• Source document:
============================================================

How can Smart Contracts be used?

The fields of application for Smart Contracts are immense. Some simple examples are illustrated below.
The use of repetitive payments should help make this approach clear. In the conventional blockchain system, for example, Jessica can carry out her monthly rent by transferring two bitcoins to her landlord and in return is granted the right to move into the apartment. However, she would have to repeat this process every month, similar to an automated bank transfer. With a Smart Contract, Jessica can conclude a contract with her landlord that carries out a recurring and automated payment. To do this, she first defines the condition that the first day of each month must pass. If this condition is met, a corresponding transaction is initiated from her account via the Smart Contract to the landlord’s account. If the landlord and Jessica agree to this contract, the smart contract will connect to the respective accounts.

What sounds like a simple transaction at a bank is now possible without any intermediary, in this case, the bank. Theoretically, further flatmates could be added to the Smart Contract. Or it could be defined that additional cost repayments remain on the Smart Contract account in order to offset them against future rents.

Ethereum is the most popular and best-known blockchain for Smart Contracts.

Another interesting case is decentralized power generation, in which private solar power companies and consumers without intermediaries connect with each other. The blockchain can document both the amount of energy used by the consumer and the amount of solar production in a decentralized and tamper-proof manner. This is done, for example, with intelligent light bulbs that feed information about electricity consumption directly into the blockchain. Smart Contracts could automatically initiate the corresponding payments from consumers to producers. In such a system, electricity companies would be superfluous, since trust is created by the blockchain and smart contracts take over the contractual terms and automatic payments.
The actual possibilities for smart contracts go far beyond the examples above. Smart Contracts can be designed as complex as necessary and can contain numerous parties and conditions. As soon as conditions and actions are defined and digitized, Smart Contracts can take over this work.

============================================================

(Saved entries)

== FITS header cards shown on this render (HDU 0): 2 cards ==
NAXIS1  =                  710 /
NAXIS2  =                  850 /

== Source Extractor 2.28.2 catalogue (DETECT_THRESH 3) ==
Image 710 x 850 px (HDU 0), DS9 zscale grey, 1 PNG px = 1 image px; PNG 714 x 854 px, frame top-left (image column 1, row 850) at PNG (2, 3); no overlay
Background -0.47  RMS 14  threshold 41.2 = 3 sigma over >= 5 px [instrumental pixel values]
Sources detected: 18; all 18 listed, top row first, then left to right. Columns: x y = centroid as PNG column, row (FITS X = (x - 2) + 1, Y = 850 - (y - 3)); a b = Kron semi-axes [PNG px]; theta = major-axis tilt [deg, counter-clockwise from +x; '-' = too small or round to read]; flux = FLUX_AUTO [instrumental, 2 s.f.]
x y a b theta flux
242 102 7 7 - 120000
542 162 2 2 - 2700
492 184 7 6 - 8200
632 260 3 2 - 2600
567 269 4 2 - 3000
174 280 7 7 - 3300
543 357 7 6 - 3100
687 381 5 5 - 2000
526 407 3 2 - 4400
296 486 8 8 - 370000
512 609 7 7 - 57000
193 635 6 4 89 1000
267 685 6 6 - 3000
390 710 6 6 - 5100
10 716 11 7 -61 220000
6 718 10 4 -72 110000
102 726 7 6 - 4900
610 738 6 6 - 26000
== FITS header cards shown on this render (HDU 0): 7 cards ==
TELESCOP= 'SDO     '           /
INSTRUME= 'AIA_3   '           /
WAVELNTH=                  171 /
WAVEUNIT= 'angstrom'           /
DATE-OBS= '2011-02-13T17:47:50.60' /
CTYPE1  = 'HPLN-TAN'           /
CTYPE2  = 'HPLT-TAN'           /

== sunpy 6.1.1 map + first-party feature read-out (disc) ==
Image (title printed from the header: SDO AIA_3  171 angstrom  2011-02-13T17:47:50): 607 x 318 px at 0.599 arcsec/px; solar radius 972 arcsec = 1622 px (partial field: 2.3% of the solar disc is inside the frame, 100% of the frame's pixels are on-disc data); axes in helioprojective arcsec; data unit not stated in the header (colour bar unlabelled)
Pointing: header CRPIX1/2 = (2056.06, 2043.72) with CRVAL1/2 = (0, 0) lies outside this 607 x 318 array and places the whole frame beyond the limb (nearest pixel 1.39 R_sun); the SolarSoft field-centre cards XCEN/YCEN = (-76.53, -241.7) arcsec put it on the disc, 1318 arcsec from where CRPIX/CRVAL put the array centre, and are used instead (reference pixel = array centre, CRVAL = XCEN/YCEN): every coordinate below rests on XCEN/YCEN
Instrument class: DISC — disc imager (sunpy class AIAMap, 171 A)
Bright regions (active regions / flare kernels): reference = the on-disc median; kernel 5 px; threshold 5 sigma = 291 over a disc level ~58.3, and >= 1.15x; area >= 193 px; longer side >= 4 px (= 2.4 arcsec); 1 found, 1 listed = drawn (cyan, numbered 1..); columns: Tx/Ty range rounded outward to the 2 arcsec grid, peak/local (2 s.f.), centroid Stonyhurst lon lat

============================================================

• Short exercise 1: Return the passage of the smart contracts text between "Ethereum is the" and "and automatic payments.", inclusive.
• Short exercise 2: Take the text on smart contracts further, picking up after its final sentence.
None of these entries has any bearing on what follows.

• Output 1:
Ethereum is the most popular and best-known blockchain for Smart Contracts.

Another interesting case is decentralized power generation, in which private solar power companies and consumers without intermediaries connect with each other. The blockchain can document both the amount of energy used by the consumer and the amount of solar production in a decentralized and tamper-proof manner. This is done, for example, with intelligent light bulbs that feed information about electricity consumption directly into the blockchain. Smart Contracts could automatically initiate the corresponding payments from consumers to producers. In such a system, electricity companies would be superfluous, since trust is created by the blockchain and smart contracts take over the contractual terms and automatic payments.

• Output 2:
As digitalization progresses, the work of lawyers, notaries or authorities, for example, would be made easier or even redundant. The Internet of Things could use the interface to the blockchain to automate invoicing and payments in real time.

Initial coin offerings and DAPP’s

Smart Contracts are already in use in the area of ICOs (Initial Coin Offerings). These are swarm investments made by companies in which a payment to a specific account directly initiates a repayment in the form of tokens. Smart Contracts can even automate entire businesses.
If several Smart Contracts are linked together, complex programs can be designed that are decentralized through the blockchain. These applications are called Decentralized Apps (DAPP’s). One of many examples would be Golem, a decentralized network for renting and leasing computing power.

Essentially, many cryptocurrencies that do not have their own blockchain infrastructure are merely complex DApp’s that run as a program on an existing blockchain. One can compare this model with that of an online web service, for which one pays. A good example of this is the Ethereum blockchain, which provides its sophisticated operating system called Ethereum Virtual Machine (EVM). So that the tenants can run their programs or applications on the EVM, they have to pay for gas. In the EVM, gas is paid for in the currency of Ethereum (Ether), at which point the program code of the applications is executed in the entire Ethereum network and the tenants can run their programs on the EVM.

Moreover, since most blockchain technologies are based on the open source principle, the possibility to create innovative DApps is available to everyone. It will, therefore, be exciting to observe which decentralized applications will influence the private as well as the professional environment in the future.